Enrichment of rare variants stratified by outlier significance threshold

enrichment_by_significance(outlier.calls, rare.variants,
  outlier.thresholds = c(0.05, 0.01, 0.001, 1e-04, 1e-05, 1e-07),
  limit.to.genes.w.outliers = T, base.significance.cutoff = 0.05,
  draw.plot = T, verbose = T)

Arguments

outlier.calls

A data frame with columns GeneID, SampleName, and outlier.score. The outlier.score is the result of any expression based test which designates a gene as an outlier at some threshold.

rare.variants

A data frame that lists all rare variants found near individual-gene pairs. Must columsn titled SampleName, GeneID, chr, start, and end

outlier.thresholds

Defaults to `c(0.05, 1e-2, 1e-3, 1e-4, 1e-5, 1e-7)`. This script will calculate enrichment at every threshold.

limit.to.genes.w.outliers

Default to `TRUE`. Should I remove genes that are never outliers in any individual?

base.significance.cutoff

Default to `0.05`. Only needed if `limit.to.genes.w.outliers` is true.
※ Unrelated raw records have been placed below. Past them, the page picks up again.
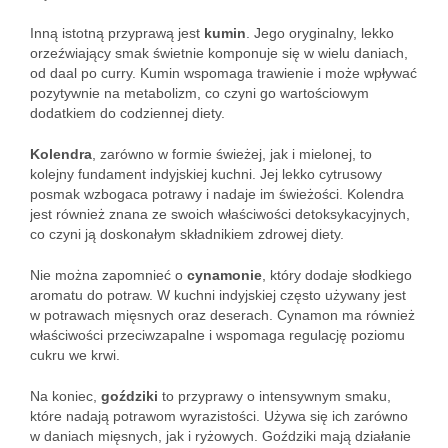
Inną istotną przyprawą jest
kumin
. Jego oryginalny, lekko
orzeźwiający smak świetnie komponuje się w wielu daniach,
od daal po curry. Kumin wspomaga trawienie i może wpływać
pozytywnie na metabolizm, co czyni go wartościowym
dodatkiem do codziennej diety.
Kolendra
, zarówno w formie świeżej, jak i mielonej, to
kolejny fundament indyjskiej kuchni. Jej lekko cytrusowy
posmak wzbogaca potrawy i nadaje im świeżości. Kolendra
jest również znana ze swoich właściwości detoksykacyjnych,
co czyni ją doskonałym składnikiem zdrowej diety.
Nie można zapomnieć o
cynamonie
, który dodaje słodkiego
aromatu do potraw. W kuchni indyjskiej często używany jest
w potrawach mięsnych oraz deserach. Cynamon ma również
właściwości przeciwzapalne i wspomaga regulację poziomu
cukru we krwi.
Na koniec,
goździki
to przyprawy o intensywnym smaku,
które nadają potrawom wyrazistości. Używa się ich zarówno
w daniach mięsnych, jak i ryżowych. Goździki mają działanie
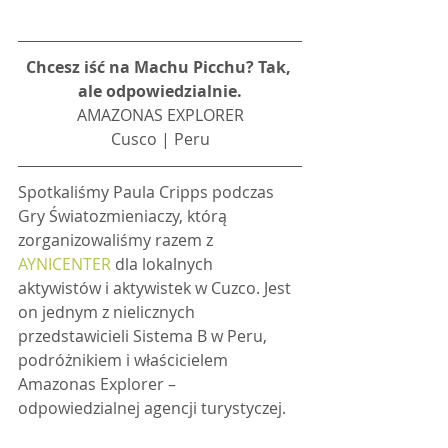
Chcesz iść na Machu Picchu? Tak, 
ale odpowiedzialnie.
AMAZONAS EXPLORER
Cusco | Peru
Spotkaliśmy Paula Cripps podczas 
Gry Światozmieniaczy, którą 
zorganizowaliśmy razem z 
AYNICENTER
 dla lokalnych 
aktywistów i aktywistek w Cuzco. Jest 
on jednym z nielicznych 
przedstawicieli Sistema B w Peru, 
podróżnikiem i właścicielem 
Amazonas Explorer – 
odpowiedzialnej agencji turystyczej.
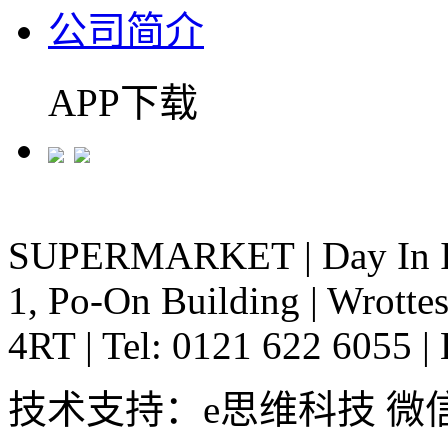
公司简介
APP下载
SUPERMARKET
|
Day In 
1, Po-On Building
|
Wrottes
4RT
|
Tel: 0121 622 6055
|
技术支持：e思维科技 微信:em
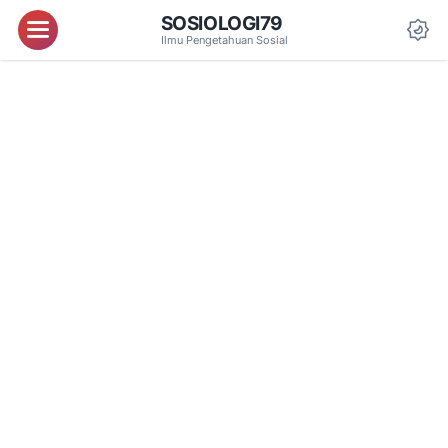
SOSIOLOGI79
Menu
Ilmu Pengetahuan Sosial
Da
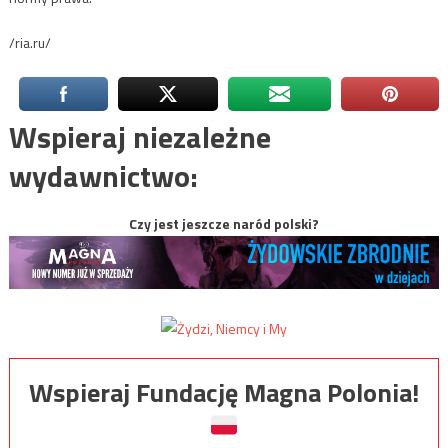
/ria.ru/
Wspieraj niezależne
wydawnictwo:
Czy jest jeszcze naród polski?
Wspieraj Fundację Magna Polonia!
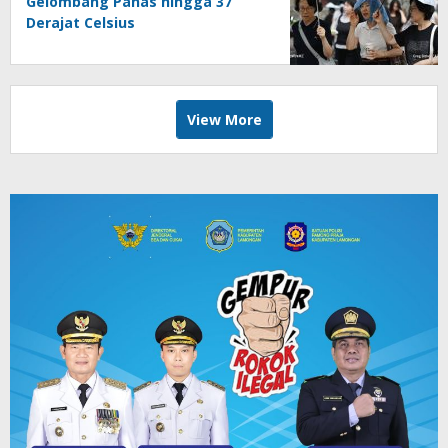
Gelombang Panas hingga 37
Derajat Celsius
View More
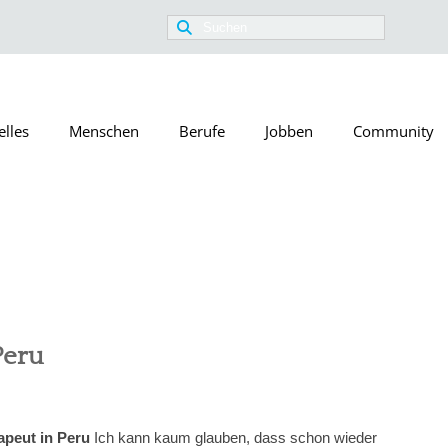
Suchen
nach:
elles
Menschen
Berufe
Jobben
Community
Peru
apeut in Peru
Ich kann kaum glauben, dass schon wieder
Use this threshold for deciding whether to exclude genes that are never outliers.

verbose

Defaults to `TRUE` Should I print annoying but helpful messages?

Value

A data frame with enrichment scores at each significance level.

This function takes a data frame of outlier calls and a data frame of rare variant genotype data and produces a data frame with enrichment values representing the relative risk of having a rare variant given outlier status at different significance levels.